PROBLEM REQUIREMENTS
Search the records for the string "linecap" and return each line that has it.

[Dataset entries]
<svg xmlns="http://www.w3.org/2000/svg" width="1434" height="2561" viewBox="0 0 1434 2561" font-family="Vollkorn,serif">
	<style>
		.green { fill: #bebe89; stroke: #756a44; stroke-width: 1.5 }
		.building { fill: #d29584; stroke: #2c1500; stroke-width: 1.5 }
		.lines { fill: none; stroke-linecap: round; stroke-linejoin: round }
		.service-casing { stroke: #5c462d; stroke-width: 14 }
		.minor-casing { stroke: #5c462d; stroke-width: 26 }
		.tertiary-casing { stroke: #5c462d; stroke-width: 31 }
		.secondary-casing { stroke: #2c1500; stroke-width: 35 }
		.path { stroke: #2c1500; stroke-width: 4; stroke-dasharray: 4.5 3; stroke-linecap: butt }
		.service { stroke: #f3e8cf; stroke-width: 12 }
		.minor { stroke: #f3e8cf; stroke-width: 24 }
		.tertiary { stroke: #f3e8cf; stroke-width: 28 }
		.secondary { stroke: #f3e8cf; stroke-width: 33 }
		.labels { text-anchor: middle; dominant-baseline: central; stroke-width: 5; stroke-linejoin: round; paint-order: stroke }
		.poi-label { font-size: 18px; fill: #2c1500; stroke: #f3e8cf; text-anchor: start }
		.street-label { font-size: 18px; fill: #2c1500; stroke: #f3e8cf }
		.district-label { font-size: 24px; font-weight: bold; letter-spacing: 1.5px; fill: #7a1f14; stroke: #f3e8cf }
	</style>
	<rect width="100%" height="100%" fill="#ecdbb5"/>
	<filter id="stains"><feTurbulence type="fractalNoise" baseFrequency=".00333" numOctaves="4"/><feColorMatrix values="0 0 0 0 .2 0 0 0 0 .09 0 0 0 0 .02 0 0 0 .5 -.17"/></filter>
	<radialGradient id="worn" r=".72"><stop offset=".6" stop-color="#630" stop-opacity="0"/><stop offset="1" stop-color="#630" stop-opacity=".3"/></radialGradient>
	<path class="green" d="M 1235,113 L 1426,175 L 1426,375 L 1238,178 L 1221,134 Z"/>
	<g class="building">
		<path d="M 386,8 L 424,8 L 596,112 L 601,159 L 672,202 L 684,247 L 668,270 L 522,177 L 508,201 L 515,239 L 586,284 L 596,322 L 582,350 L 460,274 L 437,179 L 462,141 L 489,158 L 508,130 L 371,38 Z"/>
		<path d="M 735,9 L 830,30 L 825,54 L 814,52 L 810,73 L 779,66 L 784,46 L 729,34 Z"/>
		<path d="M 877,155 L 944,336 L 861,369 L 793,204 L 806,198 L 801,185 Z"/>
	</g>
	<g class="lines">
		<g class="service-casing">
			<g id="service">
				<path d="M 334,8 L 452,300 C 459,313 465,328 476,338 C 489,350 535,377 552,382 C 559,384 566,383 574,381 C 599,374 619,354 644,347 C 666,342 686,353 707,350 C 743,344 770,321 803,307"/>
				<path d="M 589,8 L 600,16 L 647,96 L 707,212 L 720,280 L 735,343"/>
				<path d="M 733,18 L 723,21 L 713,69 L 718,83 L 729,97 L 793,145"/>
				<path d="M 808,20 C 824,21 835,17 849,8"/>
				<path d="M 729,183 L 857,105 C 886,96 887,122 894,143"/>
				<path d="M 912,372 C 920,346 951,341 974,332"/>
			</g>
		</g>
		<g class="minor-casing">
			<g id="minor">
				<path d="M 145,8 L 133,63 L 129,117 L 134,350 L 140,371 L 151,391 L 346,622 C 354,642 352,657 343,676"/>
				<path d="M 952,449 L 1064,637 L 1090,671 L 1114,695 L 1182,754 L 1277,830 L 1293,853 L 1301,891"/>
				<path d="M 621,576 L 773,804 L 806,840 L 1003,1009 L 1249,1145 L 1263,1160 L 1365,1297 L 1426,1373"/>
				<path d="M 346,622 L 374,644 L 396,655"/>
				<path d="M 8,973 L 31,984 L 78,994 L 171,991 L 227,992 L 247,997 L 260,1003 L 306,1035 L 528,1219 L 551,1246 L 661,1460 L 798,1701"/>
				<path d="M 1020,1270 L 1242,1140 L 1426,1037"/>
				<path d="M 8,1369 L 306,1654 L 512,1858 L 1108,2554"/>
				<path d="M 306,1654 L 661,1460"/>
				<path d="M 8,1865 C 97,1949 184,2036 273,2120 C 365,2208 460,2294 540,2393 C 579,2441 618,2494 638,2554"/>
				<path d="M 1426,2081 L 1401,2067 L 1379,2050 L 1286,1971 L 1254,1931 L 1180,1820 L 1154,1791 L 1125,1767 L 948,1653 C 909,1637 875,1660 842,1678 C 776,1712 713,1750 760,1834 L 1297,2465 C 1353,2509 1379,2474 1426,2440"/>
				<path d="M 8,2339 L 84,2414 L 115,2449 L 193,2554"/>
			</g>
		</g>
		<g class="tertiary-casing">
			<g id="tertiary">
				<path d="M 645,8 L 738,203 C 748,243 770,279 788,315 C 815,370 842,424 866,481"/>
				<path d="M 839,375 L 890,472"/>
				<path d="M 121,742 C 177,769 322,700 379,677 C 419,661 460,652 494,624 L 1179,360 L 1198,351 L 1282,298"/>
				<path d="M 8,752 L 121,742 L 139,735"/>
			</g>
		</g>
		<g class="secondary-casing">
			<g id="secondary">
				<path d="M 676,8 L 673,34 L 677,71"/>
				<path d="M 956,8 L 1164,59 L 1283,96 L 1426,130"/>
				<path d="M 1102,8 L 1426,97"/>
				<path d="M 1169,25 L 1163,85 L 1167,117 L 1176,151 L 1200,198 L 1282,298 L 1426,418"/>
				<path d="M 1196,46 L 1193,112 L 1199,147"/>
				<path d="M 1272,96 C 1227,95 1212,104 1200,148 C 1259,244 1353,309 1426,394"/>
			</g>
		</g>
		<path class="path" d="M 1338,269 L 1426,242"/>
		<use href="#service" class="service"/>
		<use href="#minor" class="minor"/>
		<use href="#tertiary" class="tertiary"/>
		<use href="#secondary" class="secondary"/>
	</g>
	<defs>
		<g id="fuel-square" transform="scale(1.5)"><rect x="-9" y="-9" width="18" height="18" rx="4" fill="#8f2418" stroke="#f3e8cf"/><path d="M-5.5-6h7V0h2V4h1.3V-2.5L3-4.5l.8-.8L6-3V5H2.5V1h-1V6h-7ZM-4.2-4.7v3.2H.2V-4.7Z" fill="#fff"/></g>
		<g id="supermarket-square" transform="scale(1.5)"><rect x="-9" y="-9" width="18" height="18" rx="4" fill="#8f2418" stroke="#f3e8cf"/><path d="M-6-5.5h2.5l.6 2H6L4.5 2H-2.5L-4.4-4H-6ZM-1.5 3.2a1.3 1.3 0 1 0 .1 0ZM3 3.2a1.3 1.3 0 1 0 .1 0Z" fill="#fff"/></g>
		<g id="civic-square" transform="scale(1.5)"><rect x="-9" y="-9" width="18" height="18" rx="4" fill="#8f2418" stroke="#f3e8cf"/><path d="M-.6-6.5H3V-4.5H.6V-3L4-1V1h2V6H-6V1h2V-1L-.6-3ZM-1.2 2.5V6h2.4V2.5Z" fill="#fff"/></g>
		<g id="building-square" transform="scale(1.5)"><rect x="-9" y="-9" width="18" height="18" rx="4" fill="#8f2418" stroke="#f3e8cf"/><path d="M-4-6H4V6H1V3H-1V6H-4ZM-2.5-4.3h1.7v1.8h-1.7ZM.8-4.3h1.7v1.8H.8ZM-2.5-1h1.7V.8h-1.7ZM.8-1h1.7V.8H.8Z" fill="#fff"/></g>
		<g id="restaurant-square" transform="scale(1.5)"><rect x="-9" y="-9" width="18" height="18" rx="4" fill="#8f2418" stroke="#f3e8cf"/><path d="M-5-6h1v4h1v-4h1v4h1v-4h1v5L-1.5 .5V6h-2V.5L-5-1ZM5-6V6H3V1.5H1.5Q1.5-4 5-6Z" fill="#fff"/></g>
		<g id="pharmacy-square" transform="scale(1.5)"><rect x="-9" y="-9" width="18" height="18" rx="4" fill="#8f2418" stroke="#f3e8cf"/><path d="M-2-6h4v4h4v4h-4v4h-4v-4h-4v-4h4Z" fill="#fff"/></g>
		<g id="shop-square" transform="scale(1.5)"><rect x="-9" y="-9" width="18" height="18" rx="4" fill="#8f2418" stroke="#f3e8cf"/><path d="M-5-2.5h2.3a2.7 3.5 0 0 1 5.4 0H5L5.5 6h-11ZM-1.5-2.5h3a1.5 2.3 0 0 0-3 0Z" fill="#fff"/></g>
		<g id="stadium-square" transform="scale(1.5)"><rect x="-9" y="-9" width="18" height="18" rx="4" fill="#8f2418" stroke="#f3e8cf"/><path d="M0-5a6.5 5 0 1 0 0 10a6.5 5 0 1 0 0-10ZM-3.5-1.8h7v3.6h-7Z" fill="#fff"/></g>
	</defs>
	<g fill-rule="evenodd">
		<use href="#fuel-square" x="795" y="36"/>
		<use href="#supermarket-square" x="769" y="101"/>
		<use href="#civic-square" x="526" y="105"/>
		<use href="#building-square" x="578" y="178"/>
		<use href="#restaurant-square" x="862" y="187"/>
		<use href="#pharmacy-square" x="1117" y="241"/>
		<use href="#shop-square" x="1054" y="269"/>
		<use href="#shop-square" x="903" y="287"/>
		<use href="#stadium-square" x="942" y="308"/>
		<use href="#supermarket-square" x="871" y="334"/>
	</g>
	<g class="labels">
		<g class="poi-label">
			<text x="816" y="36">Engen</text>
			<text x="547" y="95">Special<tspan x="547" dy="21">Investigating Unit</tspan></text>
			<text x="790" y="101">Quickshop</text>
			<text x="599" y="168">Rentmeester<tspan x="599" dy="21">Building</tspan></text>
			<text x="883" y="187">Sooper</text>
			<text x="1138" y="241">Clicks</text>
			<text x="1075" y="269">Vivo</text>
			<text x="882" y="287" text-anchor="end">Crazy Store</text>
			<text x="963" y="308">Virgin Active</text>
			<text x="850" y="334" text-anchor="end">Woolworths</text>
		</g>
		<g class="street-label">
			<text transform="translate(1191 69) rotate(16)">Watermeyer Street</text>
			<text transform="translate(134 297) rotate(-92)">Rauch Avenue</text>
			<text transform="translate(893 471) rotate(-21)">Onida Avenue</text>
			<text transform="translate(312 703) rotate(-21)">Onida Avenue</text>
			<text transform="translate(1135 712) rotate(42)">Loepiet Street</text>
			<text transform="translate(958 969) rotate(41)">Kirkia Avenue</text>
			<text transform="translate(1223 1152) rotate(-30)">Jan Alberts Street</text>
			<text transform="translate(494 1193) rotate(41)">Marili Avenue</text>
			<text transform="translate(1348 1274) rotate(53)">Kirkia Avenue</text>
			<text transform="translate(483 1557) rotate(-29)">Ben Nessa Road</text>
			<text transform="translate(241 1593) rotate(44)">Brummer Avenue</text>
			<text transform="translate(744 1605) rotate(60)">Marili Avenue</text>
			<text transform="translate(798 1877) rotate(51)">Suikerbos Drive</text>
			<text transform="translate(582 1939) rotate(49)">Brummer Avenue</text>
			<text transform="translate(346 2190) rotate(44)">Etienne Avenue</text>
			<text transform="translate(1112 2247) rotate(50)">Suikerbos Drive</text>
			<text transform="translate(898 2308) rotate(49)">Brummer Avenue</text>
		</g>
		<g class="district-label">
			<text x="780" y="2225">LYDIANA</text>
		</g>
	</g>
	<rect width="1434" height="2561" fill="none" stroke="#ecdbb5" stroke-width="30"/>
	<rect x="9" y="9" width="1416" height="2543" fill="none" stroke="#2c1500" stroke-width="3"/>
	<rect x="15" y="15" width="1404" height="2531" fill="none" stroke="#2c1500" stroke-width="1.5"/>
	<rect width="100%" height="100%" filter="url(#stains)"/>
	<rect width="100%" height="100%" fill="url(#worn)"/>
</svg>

FINISHED EXERCISE
		.lines { fill: none; stroke-linecap: round; stroke-linejoin: round }
		.path { stroke: #2c1500; stroke-width: 4; stroke-dasharray: 4.5 3; stroke-linecap: butt }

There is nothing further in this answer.